Data:
----------------
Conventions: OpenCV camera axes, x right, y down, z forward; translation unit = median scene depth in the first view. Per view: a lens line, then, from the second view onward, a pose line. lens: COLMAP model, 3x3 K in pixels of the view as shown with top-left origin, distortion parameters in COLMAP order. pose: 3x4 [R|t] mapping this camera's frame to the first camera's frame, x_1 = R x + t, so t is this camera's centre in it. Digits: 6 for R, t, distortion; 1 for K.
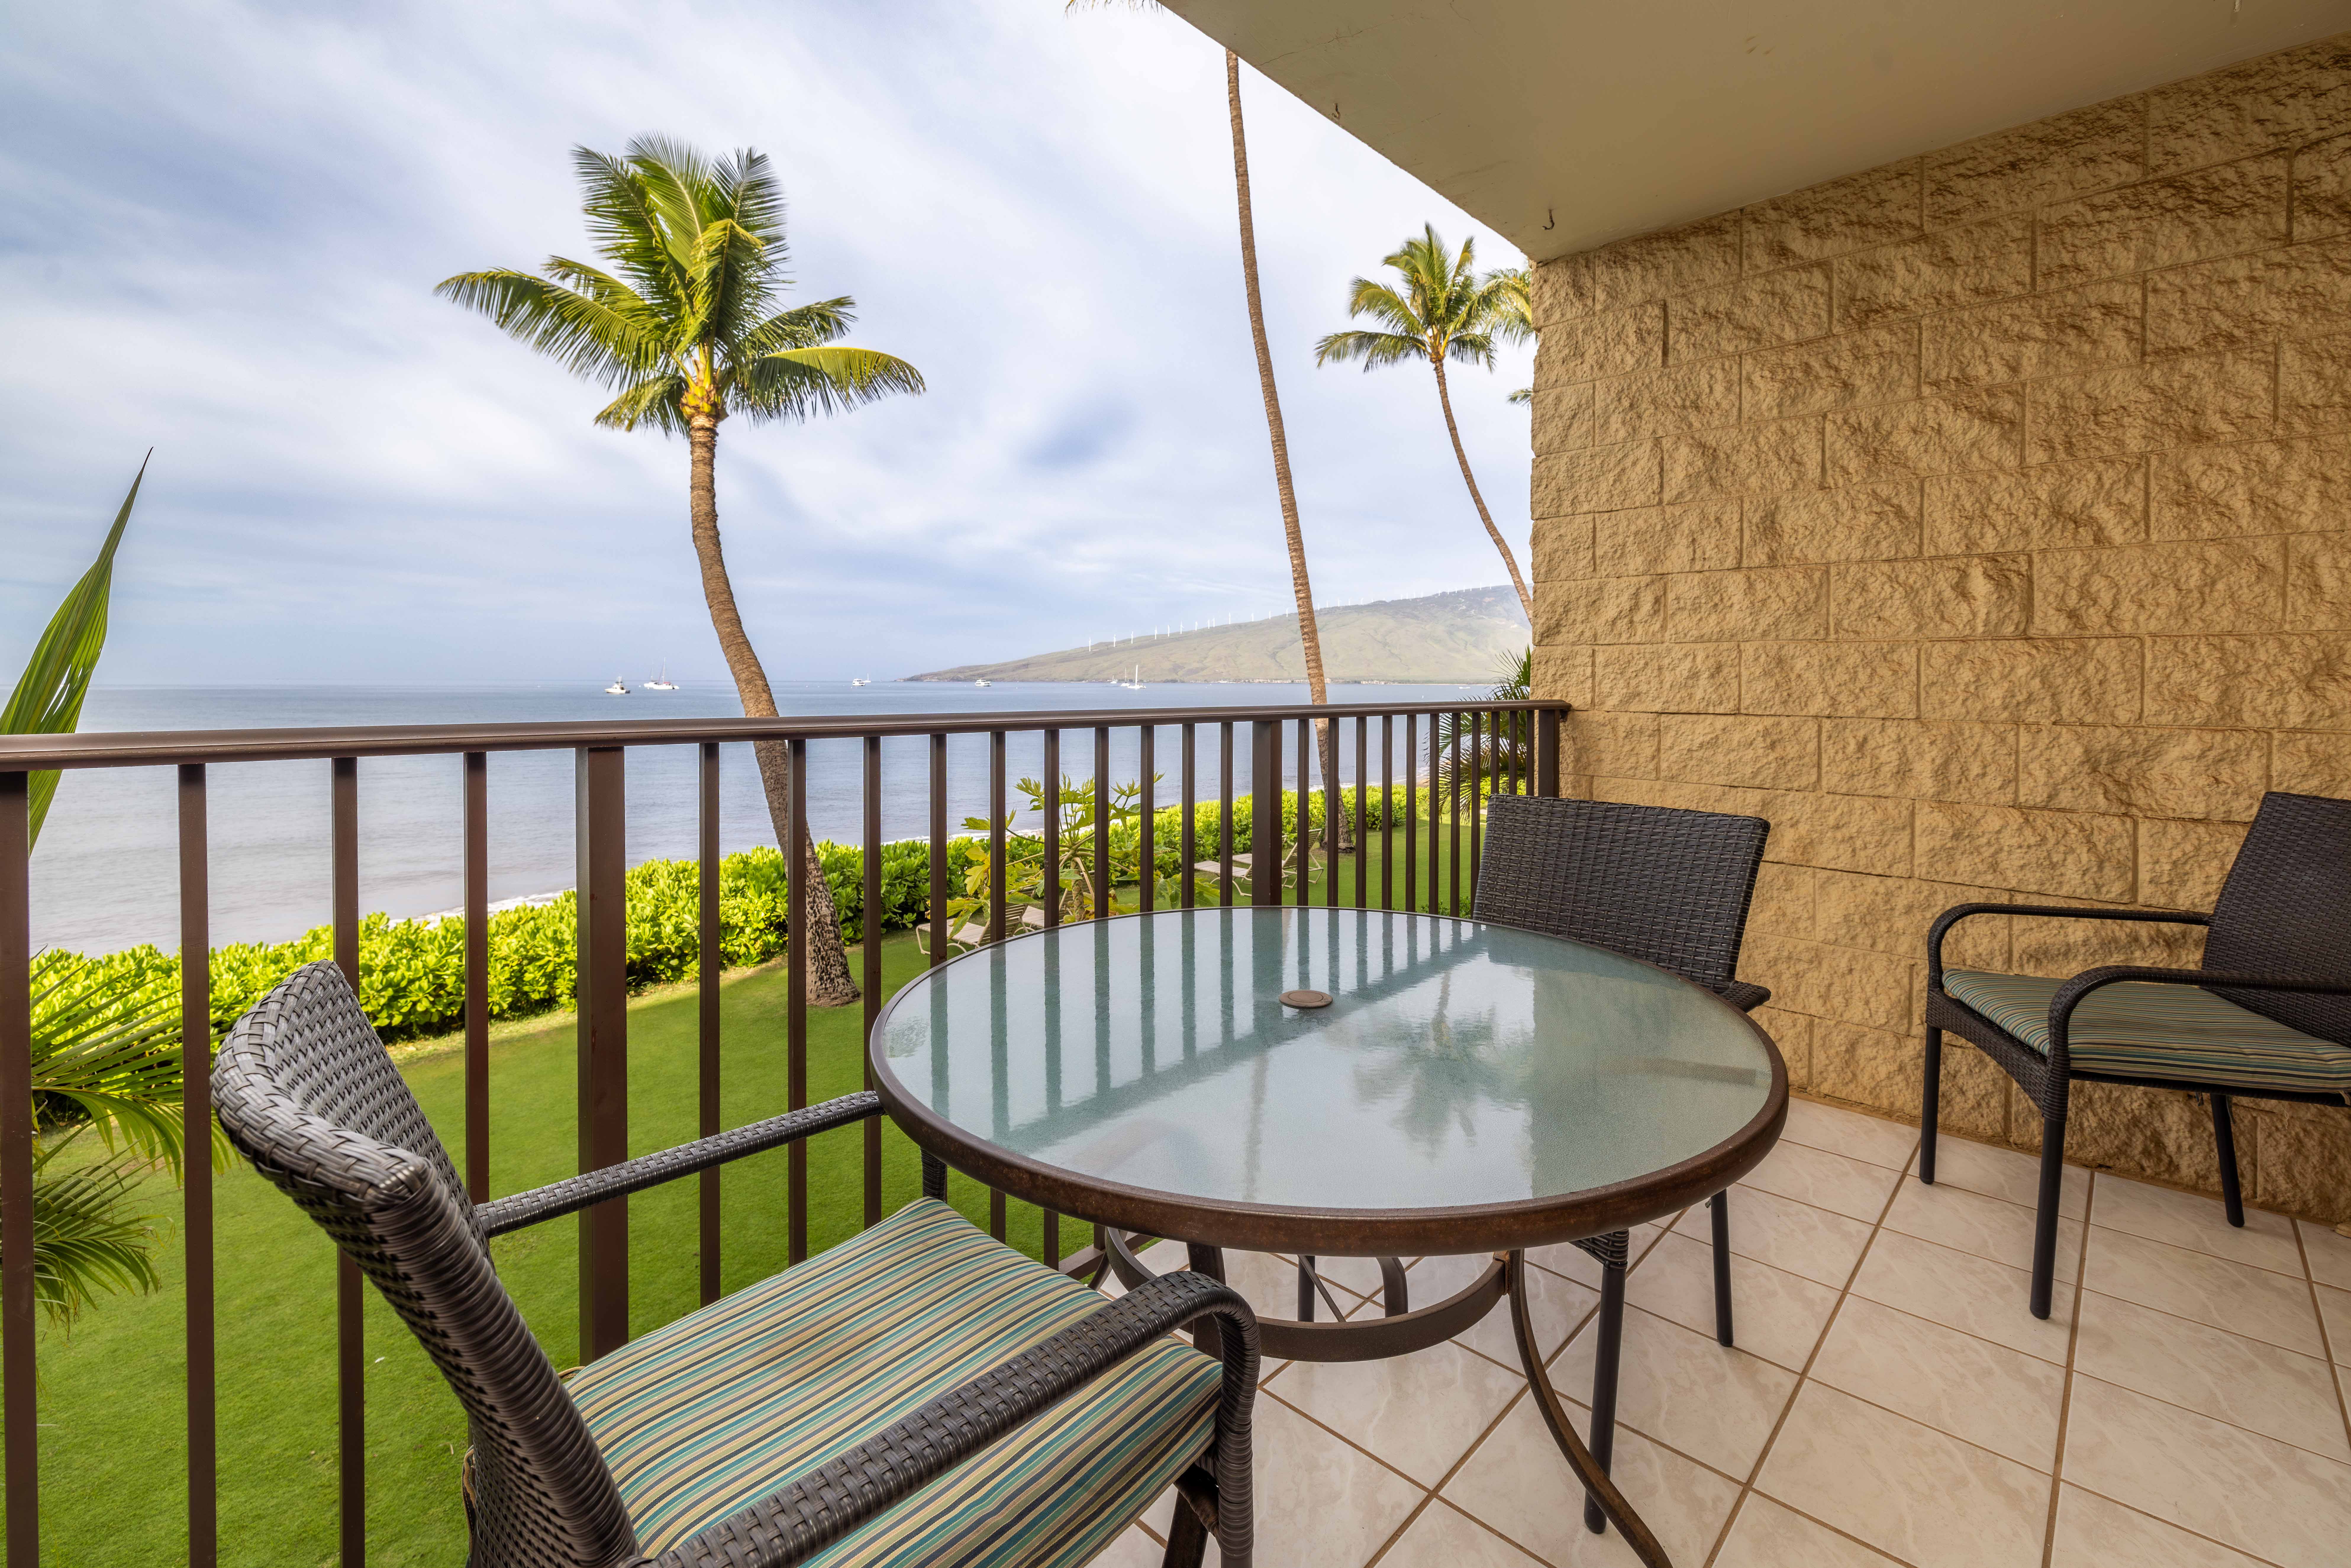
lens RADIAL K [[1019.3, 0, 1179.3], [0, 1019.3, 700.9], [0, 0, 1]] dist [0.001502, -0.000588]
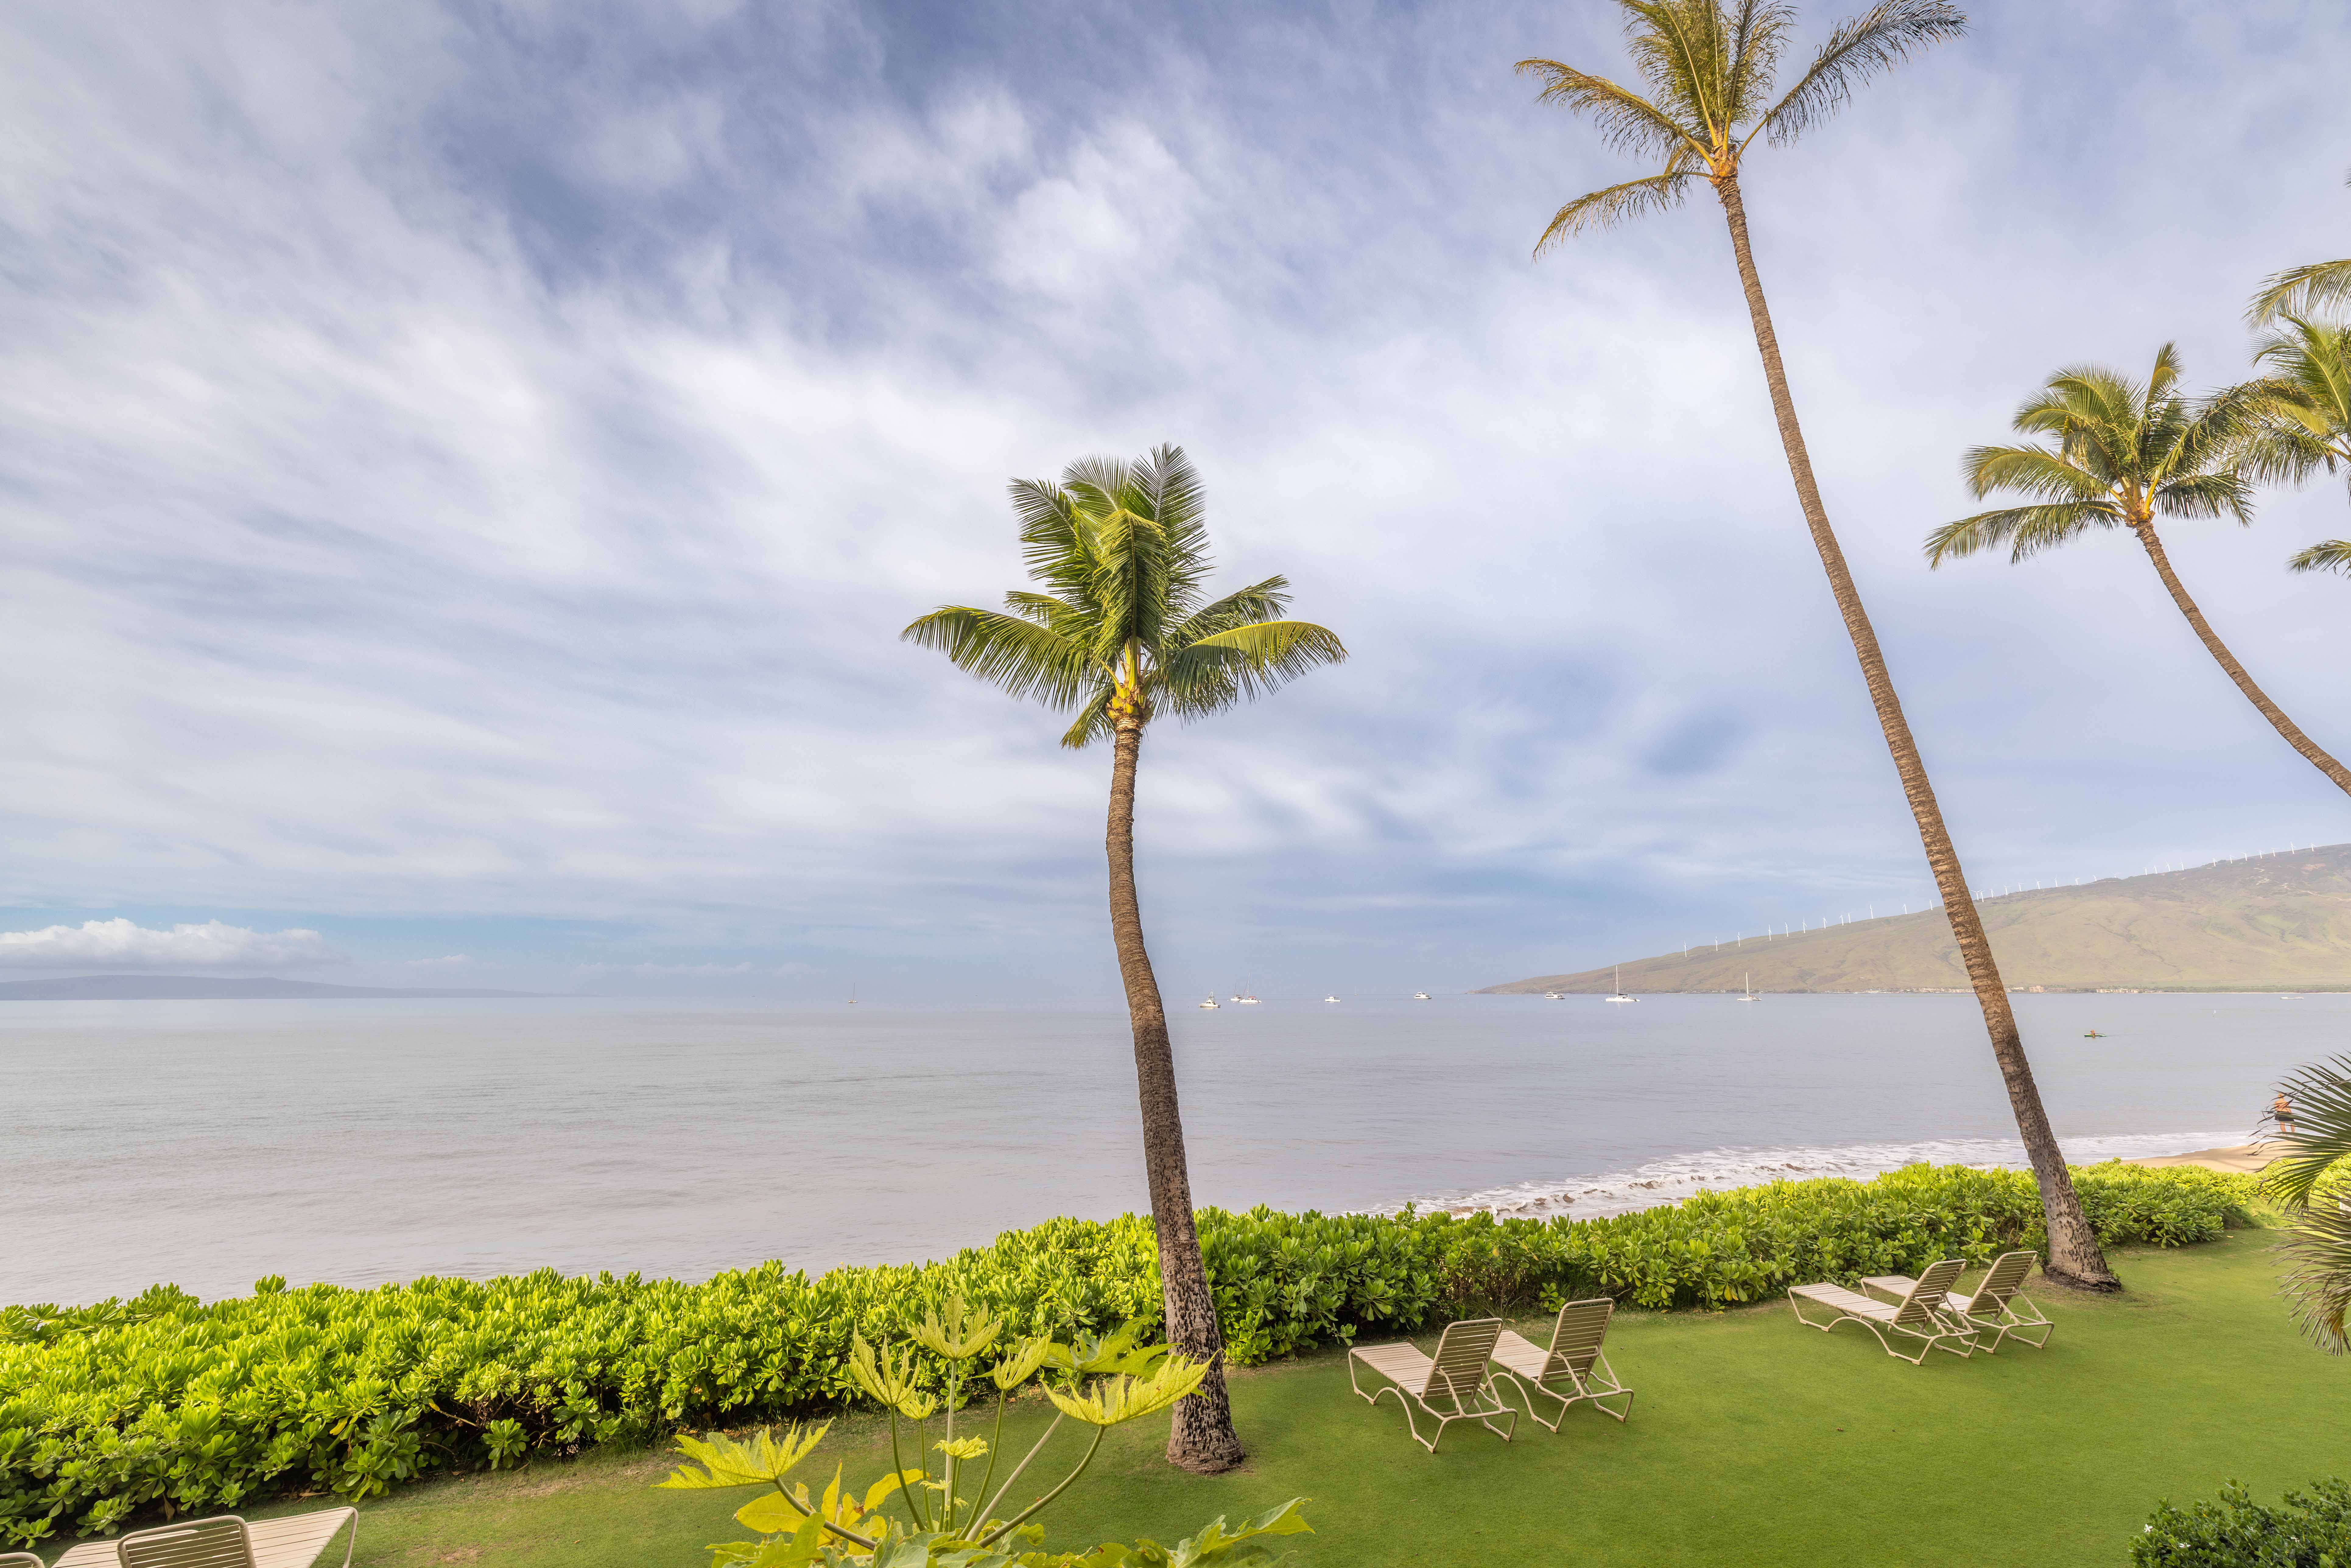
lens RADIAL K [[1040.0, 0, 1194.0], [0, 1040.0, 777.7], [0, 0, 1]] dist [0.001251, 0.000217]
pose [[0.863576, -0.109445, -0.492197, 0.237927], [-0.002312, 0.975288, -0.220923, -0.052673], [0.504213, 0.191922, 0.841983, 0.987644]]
----------------
Problem details: Reproduce the data above word for word and omit the images.

Written reply:
Conventions: OpenCV camera axes, x right, y down, z forward; translation unit = median scene depth in the first view. Per view: a lens line, then, from the second view onward, a pose line. lens: COLMAP model, 3x3 K in pixels of the view as shown with top-left origin, distortion parameters in COLMAP order. pose: 3x4 [R|t] mapping this camera's frame to the first camera's frame, x_1 = R x + t, so t is this camera's centre in it. Digits: 6 for R, t, distortion; 1 for K.
lens RADIAL K [[1019.3, 0, 1179.3], [0, 1019.3, 700.9], [0, 0, 1]] dist [0.001502, -0.000588]
lens RADIAL K [[1040.0, 0, 1194.0], [0, 1040.0, 777.7], [0, 0, 1]] dist [0.001251, 0.000217]
pose [[0.863576, -0.109445, -0.492197, 0.237927], [-0.002312, 0.975288, -0.220923, -0.052673], [0.504213, 0.191922, 0.841983, 0.987644]]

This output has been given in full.